# fire damage



## boman47k (Aug 25, 2006)

This may be hard to answer without knowing the extent of damage, but what is the best way to clean smoked wood from a fire in a small auditorium. Suffered damage to the round wooden ceiling ( tounqe and groove ) and the wooden pews. Actually, it is the church part of the local Salvation Army.

I have been in a house that had some fire damage that had been Kilzed once. Must have the wrong kind. It still had the burnt smell. Now that I think about it, not sure all of it had been treated.


----------



## slickshift (Aug 25, 2005)

Original Kilz (oil-based) may work on some amount/type of damage
Zinsser's BIN, or other pigmented shellacs, work on more (worse) damaged areas than oil-based sealers can seal

It still could be bad enough that BIN won't work
But in that case, you are really in the market for replacing

For the other house
It may have been the wrong type of Kilz (the others- not the "Original Kilz"- really don't work well)
Or the damage may have been to severe for oil to work well enough
...or the area wasn't fully treated


----------



## boman47k (Aug 25, 2006)

> ...or the area wasn't fully treated


Yeah Slick, I remember now why I didn't buy that house many years ago. I noticed the smell and saw some burned wood in the attic. Not just charred but some burned at least a quarter of the way through. 

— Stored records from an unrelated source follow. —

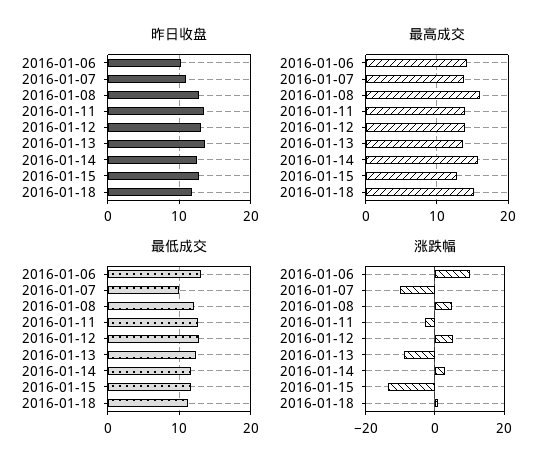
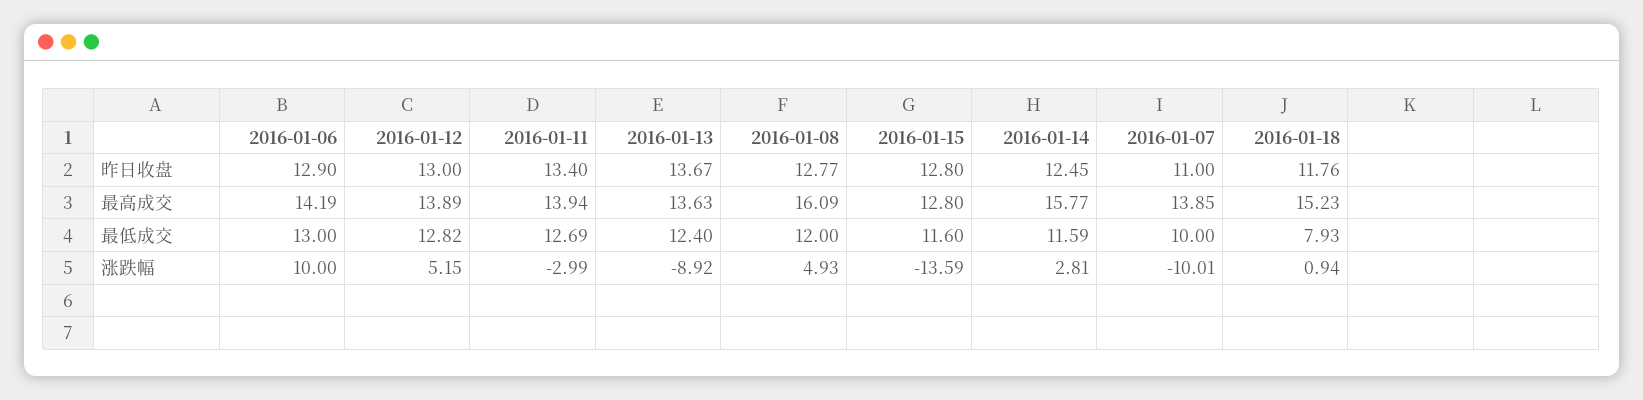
  {
    "昨日收盘": {
-     "2016-01-06": 10,
+     "2016-01-06": 12.9,
      "2016-01-07": 11,
      "2016-01-08": 12.77,
      "2016-01-11": 13.4,
      "2016-01-12": 13,
      "2016-01-13": 13.67,
      "2016-01-14": 12.45,
      "2016-01-15": 12.8,
      "2016-01-18": 11.76
    },
    "最高成交": {
      "2016-01-06": 14.19,
      "2016-01-07": 13.85,
      "2016-01-08": 16.09,
      "2016-01-11": 13.94,
      "2016-01-12": 13.89,
      "2016-01-13": 13.63,
      "2016-01-14": 15.77,
      "2016-01-15": 12.8,
      "2016-01-18": 15.23
    },
    "最低成交": {
      "2016-01-06": 13,
      "2016-01-07": 10,
      "2016-01-08": 12,
      "2016-01-11": 12.69,
      "2016-01-12": 12.82,
      "2016-01-13": 12.4,
      "2016-01-14": 11.59,
      "2016-01-15": 11.6,
-     "2016-01-18": 11
+     "2016-01-18": 7.93
    },
    "涨跌幅": {
      "2016-01-06": 10,
      "2016-01-07": -10.01,
      "2016-01-08": 4.93,
      "2016-01-11": -2.99,
      "2016-01-12": 5.15,
      "2016-01-13": -8.92,
      "2016-01-14": 2.81,
      "2016-01-15": -13.59,
      "2016-01-18": 0.94
    }
  }

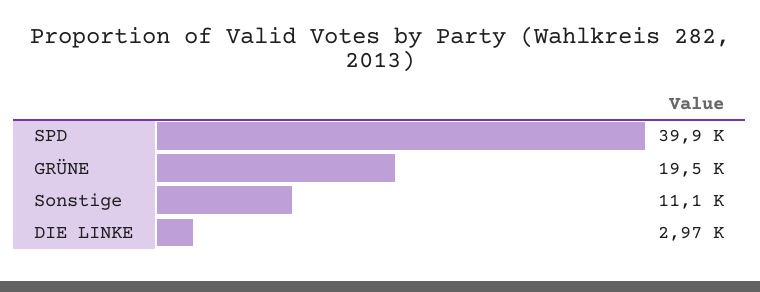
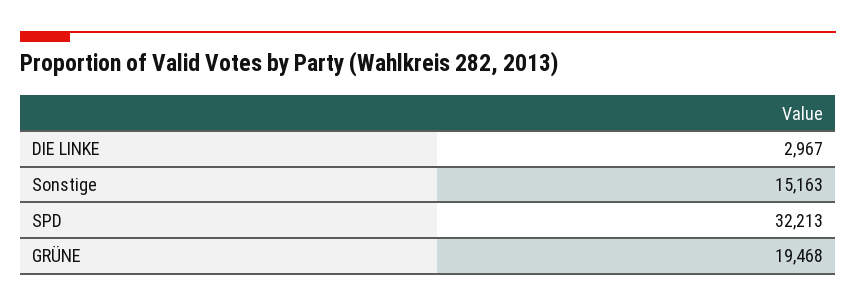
  {
-   "SPD": 39900,
+   "SPD": 32213,
    "GRÜNE": 19468,
-   "Sonstige": 11100,
+   "Sonstige": 15163,
    "DIE LINKE": 2967
  }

How would you go about cleaning what is salvageable to get it ready to cover with anything?


----------



## slickshift (Aug 25, 2005)

Serious fire damage I call a specialist
As I contract for painting and remod services, I can't really do something that "might" work
I have to _know_ it'll work

Small stuff I'll use whatever to clean it
It doesn't matter to much, it just has to clean as much as possible and not leave a residue, or the residue must be rinsed properly
Simple Green is good, it just needs to be rinsed


----------



## boman47k (Aug 25, 2006)

> Simple Green is good, it just needs to be rinsed


If anything like mMean Green, it has to be rinsed very well. I used to use Mean Green to clean appliances, it leaves a residue if not thoroughly rinsed. I always thought simple green was propably pre-diluted mean Green.


----------



## SgtBaldy (Jul 18, 2006)

I forget the name of the sponges that I used when i worked for a fire restoration co but they are made to wipe down excess smoke damage then seal and paint. BIN is the best for heavy smoke damage. If there is any charring then you need to replace. If you still have the smell after sealing and painting then you need to clean all other surfaces. Seal attic rafters and treat ac ducts and replace all insulation. Really you need a pro out to do all this stuff cus you can't buy most of this stuff at diy retail.


----------



## AAPaint (Mar 4, 2006)

Smoke damage is a tough one for sure. As a painting contractor, I sometimes handle projects like this...but it only includes walls and ceilings. All the other items will have to be handled by someone else. 

Typically we will wash down all areas with smoke damage with a straight TSP and water solution. This process takes a LOT of water to clean the soot off the surface. Then we use Zinsser's BIN primer to seal in the smoke stains and smell, usually applied by spray. After that, we topcoat with two coats of latex in whatever flavor the customer wants. I prefer chocolate! :laughing:

Kilz, IMHO, won't come close to handling a project like that. I tend to look at it as a knock-off of BIN, and it honestly does not perform nearly as well. 

Like Sgt. Baldy said, if any of it is charred, you'll have to replace it. The attic, ducts, etc. would be a whole other ball game, and could harbor the smell for years to come.

Here's a recent project I did. 
http://www.contractortalk.com/attachment.php?attachmentid=2756&stc=1&d=1157141962
http://www.contractortalk.com/attachment.php?attachmentid=2875&stc=1&d=1157949676

This forum won't let me post pics?? That's dirty.


----------